I think I see your point of view as a Solidity compiler writer. (E.g. inlining isn’t just about pulling small routines in line to avoid call overhead, it’s also about pulling in large routines to subject them to further optimization. We went down that road 100% in C++ – many libraries exist entirely as inline code.) I still think that if you had these operations you could make good use of them, and would appreciate it if you could think on that a little.

My point of view is that of a machine designer who is relatively agnostic about where the code is coming from – it’s hard to fully anticipate all of the ways a general-purpose machine will be used.

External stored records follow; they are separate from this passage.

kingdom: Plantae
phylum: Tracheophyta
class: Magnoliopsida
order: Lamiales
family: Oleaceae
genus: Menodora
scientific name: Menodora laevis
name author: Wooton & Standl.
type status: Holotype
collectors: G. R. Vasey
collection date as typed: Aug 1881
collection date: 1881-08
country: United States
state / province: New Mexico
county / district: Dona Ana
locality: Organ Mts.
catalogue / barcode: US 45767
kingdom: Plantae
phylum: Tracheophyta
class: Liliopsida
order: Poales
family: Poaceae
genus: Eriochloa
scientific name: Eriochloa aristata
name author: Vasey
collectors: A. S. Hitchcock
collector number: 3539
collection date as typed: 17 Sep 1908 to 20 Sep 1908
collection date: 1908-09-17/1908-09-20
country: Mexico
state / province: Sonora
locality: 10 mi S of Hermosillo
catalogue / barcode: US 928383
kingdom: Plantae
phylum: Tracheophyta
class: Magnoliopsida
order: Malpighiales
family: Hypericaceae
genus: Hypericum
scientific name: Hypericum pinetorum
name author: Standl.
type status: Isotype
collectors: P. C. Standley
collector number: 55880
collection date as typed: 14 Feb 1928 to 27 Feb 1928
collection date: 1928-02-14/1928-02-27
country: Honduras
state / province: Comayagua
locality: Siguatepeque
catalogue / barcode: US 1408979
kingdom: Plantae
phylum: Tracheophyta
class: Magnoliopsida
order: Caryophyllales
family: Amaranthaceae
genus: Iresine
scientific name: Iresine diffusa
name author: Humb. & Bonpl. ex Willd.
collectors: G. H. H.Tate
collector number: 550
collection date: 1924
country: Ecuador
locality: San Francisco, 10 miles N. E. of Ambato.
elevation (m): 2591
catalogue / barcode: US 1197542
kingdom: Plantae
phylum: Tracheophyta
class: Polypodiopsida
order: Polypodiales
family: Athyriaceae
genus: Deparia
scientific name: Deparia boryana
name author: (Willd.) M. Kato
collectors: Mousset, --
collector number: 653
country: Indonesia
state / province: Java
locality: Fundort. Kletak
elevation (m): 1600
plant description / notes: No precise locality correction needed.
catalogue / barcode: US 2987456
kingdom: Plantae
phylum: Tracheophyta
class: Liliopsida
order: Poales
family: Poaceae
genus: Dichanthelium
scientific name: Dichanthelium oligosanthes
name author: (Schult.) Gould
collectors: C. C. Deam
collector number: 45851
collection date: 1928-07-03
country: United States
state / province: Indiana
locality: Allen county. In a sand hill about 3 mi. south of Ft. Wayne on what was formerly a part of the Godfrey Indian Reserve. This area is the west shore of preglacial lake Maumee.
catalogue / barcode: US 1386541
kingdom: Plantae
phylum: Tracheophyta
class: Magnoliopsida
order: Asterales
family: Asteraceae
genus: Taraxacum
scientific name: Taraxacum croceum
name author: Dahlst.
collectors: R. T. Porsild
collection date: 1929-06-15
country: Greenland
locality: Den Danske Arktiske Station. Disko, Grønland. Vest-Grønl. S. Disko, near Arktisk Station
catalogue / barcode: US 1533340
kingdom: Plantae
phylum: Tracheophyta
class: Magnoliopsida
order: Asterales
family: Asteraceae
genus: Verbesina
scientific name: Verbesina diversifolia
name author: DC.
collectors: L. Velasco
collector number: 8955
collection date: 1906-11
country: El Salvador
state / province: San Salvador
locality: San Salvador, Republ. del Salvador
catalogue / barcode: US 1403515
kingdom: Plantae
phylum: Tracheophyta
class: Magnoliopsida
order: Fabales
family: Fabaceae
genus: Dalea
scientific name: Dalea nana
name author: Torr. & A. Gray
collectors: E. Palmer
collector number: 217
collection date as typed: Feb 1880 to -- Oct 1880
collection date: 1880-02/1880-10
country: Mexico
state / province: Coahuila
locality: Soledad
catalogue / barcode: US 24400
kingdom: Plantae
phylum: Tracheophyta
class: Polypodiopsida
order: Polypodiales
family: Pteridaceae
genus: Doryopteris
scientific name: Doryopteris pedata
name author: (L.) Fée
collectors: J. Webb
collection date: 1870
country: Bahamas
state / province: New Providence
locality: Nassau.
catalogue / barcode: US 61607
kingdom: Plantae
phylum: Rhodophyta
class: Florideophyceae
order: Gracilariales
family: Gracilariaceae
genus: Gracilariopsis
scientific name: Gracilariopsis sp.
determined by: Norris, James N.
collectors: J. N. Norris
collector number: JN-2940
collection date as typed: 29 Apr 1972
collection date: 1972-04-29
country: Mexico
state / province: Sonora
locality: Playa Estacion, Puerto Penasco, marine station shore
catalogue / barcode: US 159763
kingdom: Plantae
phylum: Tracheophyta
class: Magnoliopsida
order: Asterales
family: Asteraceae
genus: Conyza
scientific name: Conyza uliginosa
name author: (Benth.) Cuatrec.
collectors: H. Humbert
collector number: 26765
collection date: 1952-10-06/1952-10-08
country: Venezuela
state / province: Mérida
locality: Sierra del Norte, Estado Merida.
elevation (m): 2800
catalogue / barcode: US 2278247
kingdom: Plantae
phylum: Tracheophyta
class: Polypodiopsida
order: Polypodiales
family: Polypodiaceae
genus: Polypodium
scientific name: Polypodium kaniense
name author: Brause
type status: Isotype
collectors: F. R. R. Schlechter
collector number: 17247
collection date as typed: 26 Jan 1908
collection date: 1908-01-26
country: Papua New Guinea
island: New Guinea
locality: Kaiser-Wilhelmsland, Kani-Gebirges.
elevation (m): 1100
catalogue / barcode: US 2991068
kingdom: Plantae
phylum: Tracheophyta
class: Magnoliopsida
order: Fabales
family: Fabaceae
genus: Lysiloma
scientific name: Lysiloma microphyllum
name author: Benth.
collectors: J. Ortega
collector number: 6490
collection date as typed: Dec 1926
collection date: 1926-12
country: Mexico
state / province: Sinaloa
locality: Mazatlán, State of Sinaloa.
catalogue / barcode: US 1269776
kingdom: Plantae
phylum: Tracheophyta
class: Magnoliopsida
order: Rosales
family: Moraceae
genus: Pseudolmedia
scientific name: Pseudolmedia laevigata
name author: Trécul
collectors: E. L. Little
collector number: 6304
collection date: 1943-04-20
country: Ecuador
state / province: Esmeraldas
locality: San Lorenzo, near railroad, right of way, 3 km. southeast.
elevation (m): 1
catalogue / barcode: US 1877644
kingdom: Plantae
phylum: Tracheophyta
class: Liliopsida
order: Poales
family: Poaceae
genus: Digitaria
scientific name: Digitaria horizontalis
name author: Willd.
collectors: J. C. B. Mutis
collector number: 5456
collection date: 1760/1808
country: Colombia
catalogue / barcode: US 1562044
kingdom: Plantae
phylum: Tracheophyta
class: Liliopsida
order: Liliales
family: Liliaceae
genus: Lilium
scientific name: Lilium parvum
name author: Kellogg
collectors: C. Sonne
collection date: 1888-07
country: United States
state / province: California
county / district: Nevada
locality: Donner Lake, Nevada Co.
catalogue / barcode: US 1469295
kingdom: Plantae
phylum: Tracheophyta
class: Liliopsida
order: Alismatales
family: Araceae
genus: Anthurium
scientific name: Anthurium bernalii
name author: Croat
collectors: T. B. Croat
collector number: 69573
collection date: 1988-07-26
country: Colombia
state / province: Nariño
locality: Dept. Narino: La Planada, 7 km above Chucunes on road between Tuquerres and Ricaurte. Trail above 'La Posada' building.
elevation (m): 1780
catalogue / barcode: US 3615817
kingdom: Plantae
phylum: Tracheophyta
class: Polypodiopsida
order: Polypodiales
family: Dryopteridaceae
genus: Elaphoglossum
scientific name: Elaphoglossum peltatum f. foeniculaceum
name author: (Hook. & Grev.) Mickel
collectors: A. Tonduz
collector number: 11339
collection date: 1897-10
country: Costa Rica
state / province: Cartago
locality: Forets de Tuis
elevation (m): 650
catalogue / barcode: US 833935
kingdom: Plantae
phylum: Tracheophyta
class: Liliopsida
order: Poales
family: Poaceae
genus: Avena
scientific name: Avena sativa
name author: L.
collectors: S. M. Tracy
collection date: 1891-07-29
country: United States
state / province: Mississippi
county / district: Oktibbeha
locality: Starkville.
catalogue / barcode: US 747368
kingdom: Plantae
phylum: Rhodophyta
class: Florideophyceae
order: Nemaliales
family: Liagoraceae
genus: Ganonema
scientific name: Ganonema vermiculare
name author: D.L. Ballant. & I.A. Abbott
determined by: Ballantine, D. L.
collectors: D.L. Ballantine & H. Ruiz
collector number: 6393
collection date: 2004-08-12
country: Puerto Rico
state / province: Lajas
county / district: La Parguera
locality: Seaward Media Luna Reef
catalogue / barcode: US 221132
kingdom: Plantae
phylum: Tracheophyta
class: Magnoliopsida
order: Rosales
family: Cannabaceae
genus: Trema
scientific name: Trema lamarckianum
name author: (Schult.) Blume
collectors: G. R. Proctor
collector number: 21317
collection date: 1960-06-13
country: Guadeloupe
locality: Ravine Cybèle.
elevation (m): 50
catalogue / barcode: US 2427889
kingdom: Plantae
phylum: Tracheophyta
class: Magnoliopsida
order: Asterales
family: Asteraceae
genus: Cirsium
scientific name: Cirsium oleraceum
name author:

So I look at the history of computing machines and find that most of them provide subroutine operations going all the way back to Turing, 1946. And I look at the history of virtual machines going back to Forth, 1970 and farther and find they are mostly stack machines that use Turing’s design: a stack of return addresses. And I can’t see any good reason for our VM not to do the same.

So… I’m proposing two opcodes that follow an industry-standard design and provide the most efficient call/return mechanism I know of. Calling takes 5 gas for an RJUMPSUB, returning takes 3 gas for aRETURNSUB. 8 gas total.

By contrast, currently: Calling takes 14 gas for a PUSH <return address> PUSH <destination> JUMP. Returning takes 11 gas for a SWAP JUMP. 25 gas total.

So, 25 - 8 = 17 gas, and 17 ÷ 25 = 68% savings. YMMV.

That seems to me to be too large of a difference to ignore, even if maximally efficient subroutines aren’t on the critical path for Solidity.

(Yes, sometimes the SWAP isn’t needed: 22-8=14, 14/22=64%. And if we also had RJUMP then calling could only take PUSH <return address> RJUMP <destination>. 17-8=9, 9/17=53%. The savings are still substantial.)